La limite est également une ligne, mais qui désigne le bout, les confins, d'un territoire: la (les) limite (s) d'un champ, de ma patience, de mes possibilités, etc. La limite est considérée depuis l'intérieur, depuis l'endroit où je me trouve et elle ne prend pas en compte, comme la frontière, ce qui est au-delà: le hors-limite, le hors-champ. Le limes (en latin) désignait le sillon, le fossé ou le talus (voire le mur par endroits: par exemple le mur d'Hadrien au nord de l'Angleterre) qui entourait l'empire Romain considéré depuis son centre, Rome. Le limes n'était pas une frontière. Au-delà de cette limite extrême, il n'y avait rien de connu. Rien que l'innommable, la sauvagerie, le barbarie... En termes de langage, Wittgenstein parlait des limites ou des bornes du langage au-delà desquelles il y a le hors-langage, l'indicible "Ce qu'on ne peut pas dire (ou ce dont on ne peut parler), il faut le taire."

Dans notre énoncé "    dans la cour     platanes cinq      ", ce qu'il y a avant et ce qu'il y a après est hors champ. La minuscule initiale et l'absence de point final marquent les limites de ce qui est dit. Alors que la frontière est une ligne fixe (fixée), la limite est une ligne fluctuante qui peut être repoussée. De tout record on peut dire qu'il repousse une ancienne limite.


La lisière est une bande, une liste, une marge (pas une ligne) entre deux milieux de nature différente, qui participe des deux sans se confondre pour autant avec eux. La lisière a sa vie propre, son autonomie, sa spécificité, sa faune, sa flore, etc. La lisière d'une forêt, la frange entre mer et terre (estran), une haie, etc. Alors que la frontière et la limite sont des clôtures, la lisière sépare et réunit en même temps. Un détroit est une figure exemplaire de lisière: le détroit de Gibraltar sépare deux continents (l'Afrique et l'Europe) en même temps qu'il fait communiquer deux mers (Méditerranée et océan Atlantique).

Dans notre énoncé "    dans la cour     platanes cinq      " on peut dire que l'espace blanc entre les deux parties de la proposition s'apparente à une lisière:
1. Il les sépare et les réunit en même temps. Sa mesure est variable. Aucune règle imposée du dehors ne peut la fixer. 
dans la cour     platanes cinq 
dans la cour                      platanes cinq 
dans la cour           platanes cinq 

2. Cet espace blanc (marge intérieure) est "contagieux": il transforme l'énoncé tout entier en lisière. {...}
À rattacher aux lisières tout ce qui concerne les marges (marginalia), les chemins de traverse, les espaces résiduels ou terrains vagues...
Les lisières sont les seuls espaces qui échappent aux grammairiens d'État, les jardiniers de Versailles et les urbanistes internationaux."
E. Hocquard, Le cours de Pise, édition établie par D. Lespiau, P.O.L)
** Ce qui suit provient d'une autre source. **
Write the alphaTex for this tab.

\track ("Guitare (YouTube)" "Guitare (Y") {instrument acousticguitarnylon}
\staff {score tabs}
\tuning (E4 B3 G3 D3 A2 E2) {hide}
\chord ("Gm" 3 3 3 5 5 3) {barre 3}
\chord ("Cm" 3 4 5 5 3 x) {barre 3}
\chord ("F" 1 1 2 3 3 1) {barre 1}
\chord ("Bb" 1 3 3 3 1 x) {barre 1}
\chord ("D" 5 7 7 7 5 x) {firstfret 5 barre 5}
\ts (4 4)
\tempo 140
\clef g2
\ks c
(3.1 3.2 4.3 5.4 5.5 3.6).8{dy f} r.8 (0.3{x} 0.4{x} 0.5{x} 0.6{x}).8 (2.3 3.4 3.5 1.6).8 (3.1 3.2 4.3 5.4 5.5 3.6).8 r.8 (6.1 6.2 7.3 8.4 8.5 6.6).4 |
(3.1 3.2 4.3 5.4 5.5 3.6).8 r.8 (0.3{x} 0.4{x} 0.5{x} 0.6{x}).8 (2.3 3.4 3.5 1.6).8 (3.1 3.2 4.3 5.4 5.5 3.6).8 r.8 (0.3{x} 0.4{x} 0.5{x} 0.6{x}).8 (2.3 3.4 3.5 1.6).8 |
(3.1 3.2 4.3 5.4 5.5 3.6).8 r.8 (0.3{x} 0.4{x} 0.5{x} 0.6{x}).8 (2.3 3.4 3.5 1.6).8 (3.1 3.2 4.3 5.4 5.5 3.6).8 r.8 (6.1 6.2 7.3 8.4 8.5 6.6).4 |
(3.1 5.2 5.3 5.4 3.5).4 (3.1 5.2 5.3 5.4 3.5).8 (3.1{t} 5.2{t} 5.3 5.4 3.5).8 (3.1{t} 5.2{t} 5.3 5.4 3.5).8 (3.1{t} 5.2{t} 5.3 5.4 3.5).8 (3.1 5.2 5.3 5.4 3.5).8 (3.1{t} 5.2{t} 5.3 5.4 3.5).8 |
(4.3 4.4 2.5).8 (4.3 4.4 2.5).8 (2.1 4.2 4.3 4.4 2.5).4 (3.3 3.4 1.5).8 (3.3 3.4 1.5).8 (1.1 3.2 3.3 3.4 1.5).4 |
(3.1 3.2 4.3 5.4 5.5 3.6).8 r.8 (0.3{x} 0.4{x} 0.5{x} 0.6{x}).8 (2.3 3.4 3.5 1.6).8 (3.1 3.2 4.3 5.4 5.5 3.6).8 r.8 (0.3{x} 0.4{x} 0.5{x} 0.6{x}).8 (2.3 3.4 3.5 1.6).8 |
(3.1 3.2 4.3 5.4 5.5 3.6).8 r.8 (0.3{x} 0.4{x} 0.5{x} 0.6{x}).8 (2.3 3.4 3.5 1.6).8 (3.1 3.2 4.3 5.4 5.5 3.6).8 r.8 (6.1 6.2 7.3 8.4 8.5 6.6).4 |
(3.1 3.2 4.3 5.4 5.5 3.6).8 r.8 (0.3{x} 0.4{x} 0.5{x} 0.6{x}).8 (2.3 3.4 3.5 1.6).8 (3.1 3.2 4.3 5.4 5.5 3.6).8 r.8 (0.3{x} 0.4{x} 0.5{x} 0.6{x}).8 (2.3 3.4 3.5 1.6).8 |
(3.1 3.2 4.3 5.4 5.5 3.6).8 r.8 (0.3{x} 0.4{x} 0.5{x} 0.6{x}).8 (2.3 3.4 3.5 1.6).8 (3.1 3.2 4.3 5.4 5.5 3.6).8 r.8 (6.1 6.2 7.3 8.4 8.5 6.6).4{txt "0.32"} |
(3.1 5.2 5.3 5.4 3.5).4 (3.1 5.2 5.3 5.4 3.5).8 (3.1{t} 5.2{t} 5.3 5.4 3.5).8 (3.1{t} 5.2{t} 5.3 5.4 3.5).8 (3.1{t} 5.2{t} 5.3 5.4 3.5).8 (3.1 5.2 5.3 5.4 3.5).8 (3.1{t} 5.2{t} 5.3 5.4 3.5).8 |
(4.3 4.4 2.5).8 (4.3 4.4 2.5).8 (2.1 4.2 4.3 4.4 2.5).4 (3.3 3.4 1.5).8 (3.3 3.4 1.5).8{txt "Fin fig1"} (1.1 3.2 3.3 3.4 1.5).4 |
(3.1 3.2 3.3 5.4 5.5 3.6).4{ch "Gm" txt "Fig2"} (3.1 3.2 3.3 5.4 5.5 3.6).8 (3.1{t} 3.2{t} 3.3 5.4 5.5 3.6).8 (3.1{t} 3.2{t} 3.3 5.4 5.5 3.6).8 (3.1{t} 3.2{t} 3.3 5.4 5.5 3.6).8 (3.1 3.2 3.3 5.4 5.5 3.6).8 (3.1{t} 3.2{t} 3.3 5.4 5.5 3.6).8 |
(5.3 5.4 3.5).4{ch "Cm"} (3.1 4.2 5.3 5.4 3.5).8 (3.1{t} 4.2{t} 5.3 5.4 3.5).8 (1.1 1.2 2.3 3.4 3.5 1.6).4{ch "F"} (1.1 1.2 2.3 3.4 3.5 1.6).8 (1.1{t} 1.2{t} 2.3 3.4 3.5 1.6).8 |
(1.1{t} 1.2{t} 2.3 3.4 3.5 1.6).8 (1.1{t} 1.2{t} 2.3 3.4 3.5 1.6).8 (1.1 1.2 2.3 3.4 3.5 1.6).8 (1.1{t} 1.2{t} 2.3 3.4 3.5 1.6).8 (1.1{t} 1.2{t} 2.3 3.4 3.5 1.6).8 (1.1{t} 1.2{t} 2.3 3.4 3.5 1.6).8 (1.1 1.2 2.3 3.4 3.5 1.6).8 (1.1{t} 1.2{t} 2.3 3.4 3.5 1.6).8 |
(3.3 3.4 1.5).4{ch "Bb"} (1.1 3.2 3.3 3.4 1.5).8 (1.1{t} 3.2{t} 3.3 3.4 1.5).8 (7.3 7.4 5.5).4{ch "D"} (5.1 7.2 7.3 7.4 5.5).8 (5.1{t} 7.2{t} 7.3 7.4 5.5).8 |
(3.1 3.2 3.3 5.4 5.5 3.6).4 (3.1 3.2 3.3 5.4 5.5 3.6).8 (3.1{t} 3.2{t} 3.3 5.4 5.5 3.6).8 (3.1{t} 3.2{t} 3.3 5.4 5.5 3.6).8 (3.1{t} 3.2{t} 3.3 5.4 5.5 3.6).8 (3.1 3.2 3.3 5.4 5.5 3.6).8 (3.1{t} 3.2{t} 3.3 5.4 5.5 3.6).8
J'avais l'intuition depuis plusieurs années qu'une frontière avait une épaisseur, qu'elle était elle-même un territoire, lequel appelait une exploration par l'écriture. Mais je n'arrivais pas à formuler mon intuition dans des termes suffisants parce que si la frontière demeure une séparation, il lui manque la dimension unifiante. J'avais cru trouver une notion utilisable quand j'avais rencontré l'expression frontière épaisse, mais cela n'avait pas porté. (Et pourtant, en relisant ceci... Ainsi, la frontière n’est pas conçue comme limite, mais étudiée comme lieu support d’une dynamique de passage, d’échange, de manipulation, de crise ou d’invention identitaire.) C'est en lisant Hocquard que je peux nettement différencier les choses. La lisière a en effet le caractère épais propre à un territoire, elle n'est pas une ligne. Cependant le réel apport de Hocquard, outre le couple séparation-réunion, tient à la précision selon laquelle une lisière a sa faune et sa flore propres, ses qualités intrinsèques, elle est singulière dans l'environnement dont elle participe (à la façon de la haie (Hocquard a écrit un livre intitulée ma haie, il faut que je regarde ça)).
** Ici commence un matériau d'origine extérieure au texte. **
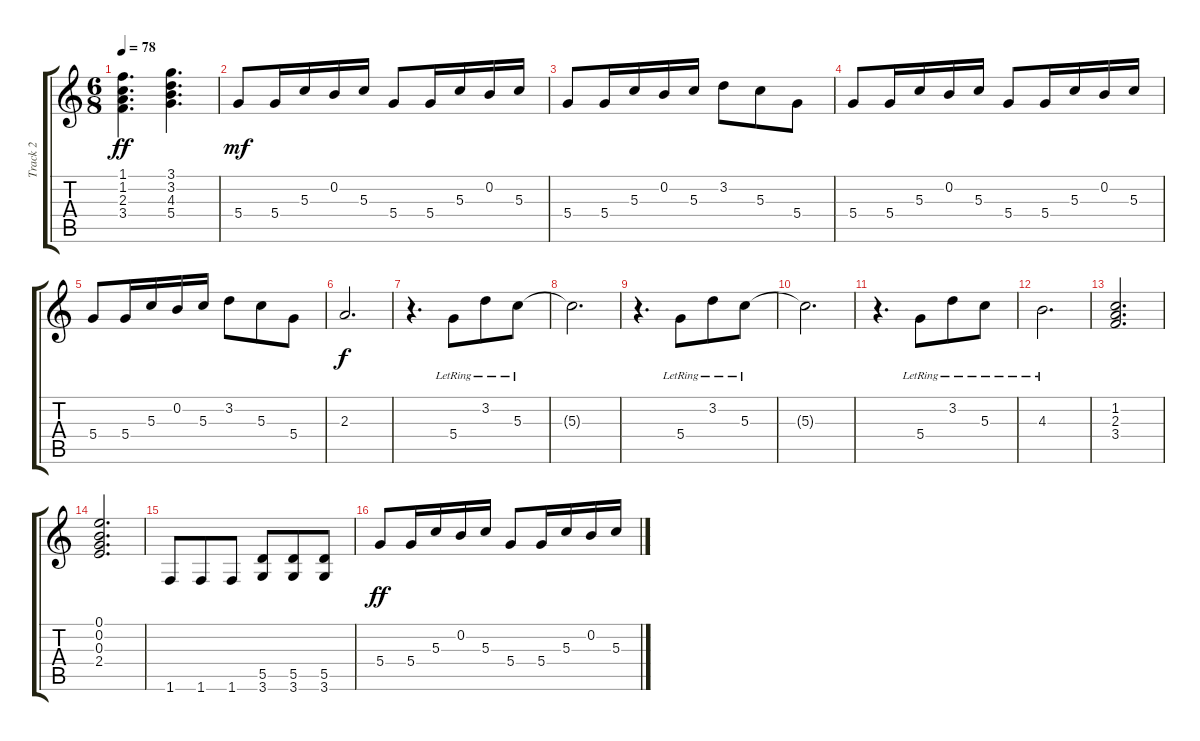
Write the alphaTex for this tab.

\track ("Track 2" "Track 2") {instrument electricguitarclean}
\staff {score tabs}
\tuning (E4 B3 G3 D3 A2 E2) {hide}
\ts (6 8)
\tempo 78
\clef g2
\ks c
(1.1 1.2 2.3 3.4).4{d dy ff} (3.1 3.2 4.3 5.4).4{d} |
5.4.8{dy mf} 5.4.16 5.3.16 0.2.16 5.3.16 5.4.8 5.4.16 5.3.16 0.2.16 5.3.16 |
5.4.8 5.4.16 5.3.16 0.2.16 5.3.16 3.2.8 5.3.8 5.4.8 |
5.4.8 5.4.16 5.3.16 0.2.16 5.3.16 5.4.8 5.4.16 5.3.16 0.2.16 5.3.16 |
5.4.8 5.4.16 5.3.16 0.2.16 5.3.16 3.2.8 5.3.8 5.4.8 |
2.3.2{d dy f} |
r.4{d} 5.4{lr}.8 3.2{lr}.8 5.3{lr}.8 |
5.3{t}.2{d} |
r.4{d} 5.4{lr}.8 3.2{lr}.8 5.3{lr}.8 |
5.3{t}.2{d} |
r.4{d} 5.4{lr}.8 3.2{lr}.8 5.3{lr}.8 |
4.3{lr}.2{d} |
(1.2 2.3 3.4).2{d} |
(0.1 0.2 0.3 2.4).2{d} |
1.6.8 1.6.8 1.6.8 (5.5 3.6).8 (5.5 3.6).8 (5.5 3.6).8 |
5.4.8{dy ff} 5.4.16 5.3.16 0.2.16 5.3.16 5.4.8 5.4.16 5.3.16 0.2.16 5.3.16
Le troisième livre donc tiendra à quelque chose de la lisière, de la maladie (de Basedow, maladie auto-immune dont j'ai souffert quand j'ai rédigé M.E.R.E) consentie comme expérience d'un entre. Je me propose de relier cette image de la maladie comme lisière à la notion de pharmakon. Dans le Rêve de New York, je finis par boire une mystérieuse soupe miso dont je ne sais si elle est un remède ou un poison. Ainsi, le rêve pose la question du pharmakon. Me reste à creuser cette constellation 
MALADIE (Basedow) - LISIERE - PHARMAKON - RÊVE DE NEW YORK. 

Si je n'ai pas fermé ce blog, c'est parce qu'il me semble qu'il reste un outil pertinent pour travailler (notamment retrouver facilement les notes et les citations). Alors, je déclare ouvert le deuxième (ou second on verra) âge de peut(-)être. J'arrête donc le comptage initial (nous en étions à 688 posts) et en initie un autre avec cette publication: 1aM comme: 1er post après M.E.R.E. Cela impliquera sans doute une organisation nouvelle du blog; je m'y pencherai cet été quand j'aurai un peu de temps. 

*



(bus - assis, 17h10)

des jambes nues filent dans le vrai
c'est une jeunesse qui jonche
avec le rouge des bouches
dans la main

     j|e regarde un peu la marge

depuis les visages sans nombre
des voix du meurtre
fleurissent et trouent le sable

combien de bras pris dans les songes
d'un énoncé trop certain

          tu fais des pâtes 
          on mange dans cinq minutes

*

MAIS
écrire avant toute chose le traité d'ostéonirismologie dont voici une première ébauche de plan. C'est une entreprise sage parce que folle, insensée parce que plus ou moins infaisable.










***

mercredi 11 avril 2018

688 - réclame: M.E.R.E










Le livre M.E.R.E est aujourd’hui disponible à la vente.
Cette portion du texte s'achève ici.